● Task description: Search the records for the word "left" and report each line that has it.

** Opening Source data block **

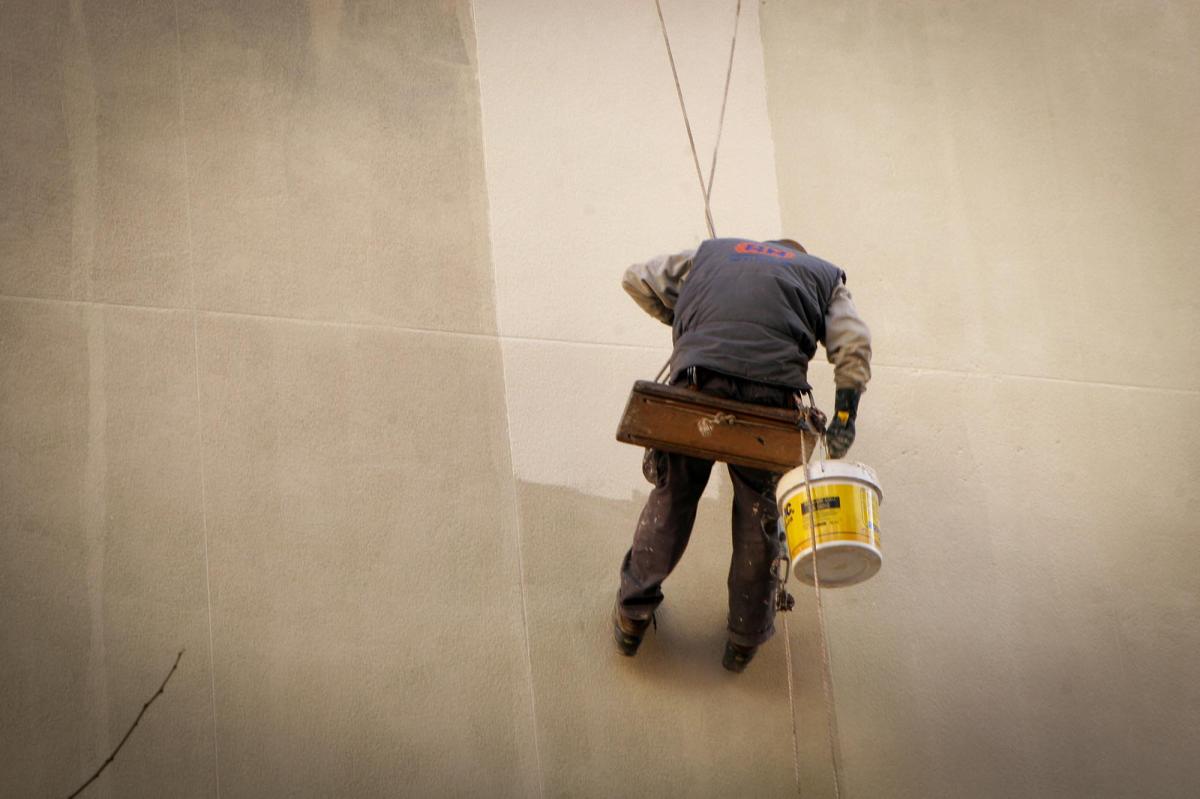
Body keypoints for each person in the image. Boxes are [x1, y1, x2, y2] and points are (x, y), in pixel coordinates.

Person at [612, 237, 872, 672]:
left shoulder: (711, 253)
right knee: (760, 515)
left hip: (698, 381)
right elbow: (854, 342)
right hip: (770, 398)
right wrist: (845, 413)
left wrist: (682, 325)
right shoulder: (823, 275)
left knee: (673, 496)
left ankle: (632, 613)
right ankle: (745, 636)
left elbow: (637, 278)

** Closing Source data block **

● Solution to this task:
left shoulder: (711, 253)
left hip: (698, 381)
left wrist: (682, 325)
left knee: (673, 496)
left ankle: (632, 613)
left elbow: (637, 278)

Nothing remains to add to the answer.